**Supplied information**

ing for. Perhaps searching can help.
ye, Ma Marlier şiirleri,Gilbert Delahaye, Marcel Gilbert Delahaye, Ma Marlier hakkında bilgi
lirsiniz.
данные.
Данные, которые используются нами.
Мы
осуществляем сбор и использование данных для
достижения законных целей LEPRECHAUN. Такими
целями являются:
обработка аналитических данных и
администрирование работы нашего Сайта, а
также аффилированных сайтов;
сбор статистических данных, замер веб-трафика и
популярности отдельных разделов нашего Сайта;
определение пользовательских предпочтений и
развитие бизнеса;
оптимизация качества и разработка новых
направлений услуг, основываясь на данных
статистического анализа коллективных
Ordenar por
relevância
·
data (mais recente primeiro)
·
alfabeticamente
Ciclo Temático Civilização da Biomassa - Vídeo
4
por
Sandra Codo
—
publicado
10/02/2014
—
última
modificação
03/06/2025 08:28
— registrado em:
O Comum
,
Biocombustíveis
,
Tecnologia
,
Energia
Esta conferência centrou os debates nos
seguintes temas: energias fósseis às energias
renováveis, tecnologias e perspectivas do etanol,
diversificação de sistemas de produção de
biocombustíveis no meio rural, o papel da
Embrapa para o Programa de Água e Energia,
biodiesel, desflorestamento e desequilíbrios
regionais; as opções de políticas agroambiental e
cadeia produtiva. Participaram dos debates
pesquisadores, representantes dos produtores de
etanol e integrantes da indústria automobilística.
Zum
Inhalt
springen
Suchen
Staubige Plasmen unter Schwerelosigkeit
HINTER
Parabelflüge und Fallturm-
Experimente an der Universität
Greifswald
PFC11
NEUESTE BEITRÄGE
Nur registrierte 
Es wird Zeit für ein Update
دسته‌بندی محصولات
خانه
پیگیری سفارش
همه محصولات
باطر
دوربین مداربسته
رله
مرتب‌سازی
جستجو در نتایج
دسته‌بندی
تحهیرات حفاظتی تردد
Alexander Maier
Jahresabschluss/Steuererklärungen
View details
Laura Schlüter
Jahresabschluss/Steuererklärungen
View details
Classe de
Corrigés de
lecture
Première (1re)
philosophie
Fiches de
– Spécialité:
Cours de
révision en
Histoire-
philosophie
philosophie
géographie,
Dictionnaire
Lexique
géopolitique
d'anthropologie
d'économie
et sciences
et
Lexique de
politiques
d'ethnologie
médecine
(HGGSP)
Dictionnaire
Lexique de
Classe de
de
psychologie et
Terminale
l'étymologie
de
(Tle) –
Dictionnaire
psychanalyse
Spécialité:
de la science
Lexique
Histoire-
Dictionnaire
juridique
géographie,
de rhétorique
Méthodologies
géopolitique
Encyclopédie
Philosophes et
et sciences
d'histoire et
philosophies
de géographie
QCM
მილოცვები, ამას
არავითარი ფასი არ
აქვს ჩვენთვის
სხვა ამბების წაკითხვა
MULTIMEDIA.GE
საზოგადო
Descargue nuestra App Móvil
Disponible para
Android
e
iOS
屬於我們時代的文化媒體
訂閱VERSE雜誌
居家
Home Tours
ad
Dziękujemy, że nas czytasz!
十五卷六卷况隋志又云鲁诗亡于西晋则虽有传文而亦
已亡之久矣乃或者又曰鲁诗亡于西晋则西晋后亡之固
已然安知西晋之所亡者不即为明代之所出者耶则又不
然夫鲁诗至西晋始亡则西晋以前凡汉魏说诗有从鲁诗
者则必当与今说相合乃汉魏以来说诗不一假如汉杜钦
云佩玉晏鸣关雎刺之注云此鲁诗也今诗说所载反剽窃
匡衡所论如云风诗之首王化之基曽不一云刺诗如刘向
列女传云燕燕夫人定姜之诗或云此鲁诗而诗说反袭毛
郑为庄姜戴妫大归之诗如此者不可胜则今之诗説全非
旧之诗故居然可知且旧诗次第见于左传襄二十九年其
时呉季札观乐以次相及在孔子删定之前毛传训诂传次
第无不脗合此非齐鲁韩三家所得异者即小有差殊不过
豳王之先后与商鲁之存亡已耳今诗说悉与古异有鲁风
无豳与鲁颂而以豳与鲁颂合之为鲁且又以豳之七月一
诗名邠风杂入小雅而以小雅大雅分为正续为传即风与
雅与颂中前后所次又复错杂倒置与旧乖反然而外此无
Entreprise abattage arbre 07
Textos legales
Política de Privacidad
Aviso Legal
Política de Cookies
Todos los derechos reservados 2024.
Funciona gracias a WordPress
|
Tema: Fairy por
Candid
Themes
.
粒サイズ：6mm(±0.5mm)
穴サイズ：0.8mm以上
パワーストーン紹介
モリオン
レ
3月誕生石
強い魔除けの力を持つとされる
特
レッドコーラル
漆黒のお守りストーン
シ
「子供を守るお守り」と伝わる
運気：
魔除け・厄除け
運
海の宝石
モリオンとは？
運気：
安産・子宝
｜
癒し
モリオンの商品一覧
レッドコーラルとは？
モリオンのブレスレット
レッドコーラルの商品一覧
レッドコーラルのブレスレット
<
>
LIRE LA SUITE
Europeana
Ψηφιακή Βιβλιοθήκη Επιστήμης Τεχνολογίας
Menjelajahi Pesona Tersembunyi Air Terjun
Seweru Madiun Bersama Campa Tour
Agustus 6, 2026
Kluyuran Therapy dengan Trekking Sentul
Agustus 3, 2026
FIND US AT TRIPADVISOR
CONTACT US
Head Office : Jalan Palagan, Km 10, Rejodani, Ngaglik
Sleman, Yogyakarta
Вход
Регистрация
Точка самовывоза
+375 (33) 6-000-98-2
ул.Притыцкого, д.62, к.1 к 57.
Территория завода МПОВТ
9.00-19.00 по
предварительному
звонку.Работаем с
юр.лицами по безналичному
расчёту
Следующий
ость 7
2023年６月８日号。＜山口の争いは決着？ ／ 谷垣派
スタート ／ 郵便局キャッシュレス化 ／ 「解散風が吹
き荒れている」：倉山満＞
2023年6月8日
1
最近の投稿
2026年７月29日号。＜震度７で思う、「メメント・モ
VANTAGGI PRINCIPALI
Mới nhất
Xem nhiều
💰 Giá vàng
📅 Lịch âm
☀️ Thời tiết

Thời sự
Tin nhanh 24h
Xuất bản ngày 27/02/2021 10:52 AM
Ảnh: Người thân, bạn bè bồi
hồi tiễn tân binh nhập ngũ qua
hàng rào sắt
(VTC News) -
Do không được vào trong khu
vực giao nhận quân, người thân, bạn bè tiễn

**What to work on**
All of the data above should be reproduced word for word.

**Written reply**
ing for. Perhaps searching can help.
ye, Ma Marlier şiirleri,Gilbert Delahaye, Marcel Gilbert Delahaye, Ma Marlier hakkında bilgi
lirsiniz.
данные.
Данные, которые используются нами.
Мы
осуществляем сбор и использование данных для
достижения законных целей LEPRECHAUN. Такими
целями являются:
обработка аналитических данных и
администрирование работы нашего Сайта, а
также аффилированных сайтов;
сбор статистических данных, замер веб-трафика и
популярности отдельных разделов нашего Сайта;
определение пользовательских предпочтений и
развитие бизнеса;
оптимизация качества и разработка новых
направлений услуг, основываясь на данных
статистического анализа коллективных
Ordenar por
relevância
·
data (mais recente primeiro)
·
alfabeticamente
Ciclo Temático Civilização da Biomassa - Vídeo
4
por
Sandra Codo
—
publicado
10/02/2014
—
última
modificação
03/06/2025 08:28
— registrado em:
O Comum
,
Biocombustíveis
,
Tecnologia
,
Energia
Esta conferência centrou os debates nos
seguintes temas: energias fósseis às energias
renováveis, tecnologias e perspectivas do etanol,
diversificação de sistemas de produção de
biocombustíveis no meio rural, o papel da
Embrapa para o Programa de Água e Energia,
biodiesel, desflorestamento e desequilíbrios
regionais; as opções de políticas agroambiental e
cadeia produtiva. Participaram dos debates
pesquisadores, representantes dos produtores de
etanol e integrantes da indústria automobilística.
Zum
Inhalt
springen
Suchen
Staubige Plasmen unter Schwerelosigkeit
HINTER
Parabelflüge und Fallturm-
Experimente an der Universität
Greifswald
PFC11
NEUESTE BEITRÄGE
Nur registrierte 
Es wird Zeit für ein Update
دسته‌بندی محصولات
خانه
پیگیری سفارش
همه محصولات
باطر
دوربین مداربسته
رله
مرتب‌سازی
جستجو در نتایج
دسته‌بندی
تحهیرات حفاظتی تردد
Alexander Maier
Jahresabschluss/Steuererklärungen
View details
Laura Schlüter
Jahresabschluss/Steuererklärungen
View details
Classe de
Corrigés de
lecture
Première (1re)
philosophie
Fiches de
– Spécialité:
Cours de
révision en
Histoire-
philosophie
philosophie
géographie,
Dictionnaire
Lexique
géopolitique
d'anthropologie
d'économie
et sciences
et
Lexique de
politiques
d'ethnologie
médecine
(HGGSP)
Dictionnaire
Lexique de
Classe de
de
psychologie et
Terminale
l'étymologie
de
(Tle) –
Dictionnaire
psychanalyse
Spécialité:
de la science
Lexique
Histoire-
Dictionnaire
juridique
géographie,
de rhétorique
Méthodologies
géopolitique
Encyclopédie
Philosophes et
et sciences
d'histoire et
philosophies
de géographie
QCM
მილოცვები, ამას
არავითარი ფასი არ
აქვს ჩვენთვის
სხვა ამბების წაკითხვა
MULTIMEDIA.GE
საზოგადო
Descargue nuestra App Móvil
Disponible para
Android
e
iOS
屬於我們時代的文化媒體
訂閱VERSE雜誌
居家
Home Tours
ad
Dziękujemy, że nas czytasz!
十五卷六卷况隋志又云鲁诗亡于西晋则虽有传文而亦
已亡之久矣乃或者又曰鲁诗亡于西晋则西晋后亡之固
已然安知西晋之所亡者不即为明代之所出者耶则又不
然夫鲁诗至西晋始亡则西晋以前凡汉魏说诗有从鲁诗
者则必当与今说相合乃汉魏以来说诗不一假如汉杜钦
云佩玉晏鸣关雎刺之注云此鲁诗也今诗说所载反剽窃
匡衡所论如云风诗之首王化之基曽不一云刺诗如刘向
列女传云燕燕夫人定姜之诗或云此鲁诗而诗说反袭毛
郑为庄姜戴妫大归之诗如此者不可胜则今之诗説全非
旧之诗故居然可知且旧诗次第见于左传襄二十九年其
时呉季札观乐以次相及在孔子删定之前毛传训诂传次
第无不脗合此非齐鲁韩三家所得异者即小有差殊不过
豳王之先后与商鲁之存亡已耳今诗说悉与古异有鲁风
无豳与鲁颂而以豳与鲁颂合之为鲁且又以豳之七月一
诗名邠风杂入小雅而以小雅大雅分为正续为传即风与
雅与颂中前后所次又复错杂倒置与旧乖反然而外此无
Entreprise abattage arbre 07
Textos legales
Política de Privacidad
Aviso Legal
Política de Cookies
Todos los derechos reservados 2024.
Funciona gracias a WordPress
|
Tema: Fairy por
Candid
Themes
.
粒サイズ：6mm(±0.5mm)
穴サイズ：0.8mm以上
パワーストーン紹介
モリオン
レ
3月誕生石
強い魔除けの力を持つとされる
特
レッドコーラル
漆黒のお守りストーン
シ
「子供を守るお守り」と伝わる
運気：
魔除け・厄除け
運
海の宝石
モリオンとは？
運気：
安産・子宝
｜
癒し
モリオンの商品一覧
レッドコーラルとは？
モリオンのブレスレット
レッドコーラルの商品一覧
レッドコーラルのブレスレット
<
>
LIRE LA SUITE
Europeana
Ψηφιακή Βιβλιοθήκη Επιστήμης Τεχνολογίας
Menjelajahi Pesona Tersembunyi Air Terjun
Seweru Madiun Bersama Campa Tour
Agustus 6, 2026
Kluyuran Therapy dengan Trekking Sentul
Agustus 3, 2026
FIND US AT TRIPADVISOR
CONTACT US
Head Office : Jalan Palagan, Km 10, Rejodani, Ngaglik
Sleman, Yogyakarta
Вход
Регистрация
Точка самовывоза
+375 (33) 6-000-98-2
ул.Притыцкого, д.62, к.1 к 57.
Территория завода МПОВТ
9.00-19.00 по
предварительному
звонку.Работаем с
юр.лицами по безналичному
расчёту
Следующий
ость 7
2023年６月８日号。＜山口の争いは決着？ ／ 谷垣派
スタート ／ 郵便局キャッシュレス化 ／ 「解散風が吹
き荒れている」：倉山満＞
2023年6月8日
1
最近の投稿
2026年７月29日号。＜震度７で思う、「メメント・モ
VANTAGGI PRINCIPALI
Mới nhất
Xem nhiều
💰 Giá vàng
📅 Lịch âm
☀️ Thời tiết

Thời sự
Tin nhanh 24h
Xuất bản ngày 27/02/2021 10:52 AM
Ảnh: Người thân, bạn bè bồi
hồi tiễn tân binh nhập ngũ qua
hàng rào sắt
(VTC News) -
Do không được vào trong khu
vực giao nhận quân, người thân, bạn bè tiễn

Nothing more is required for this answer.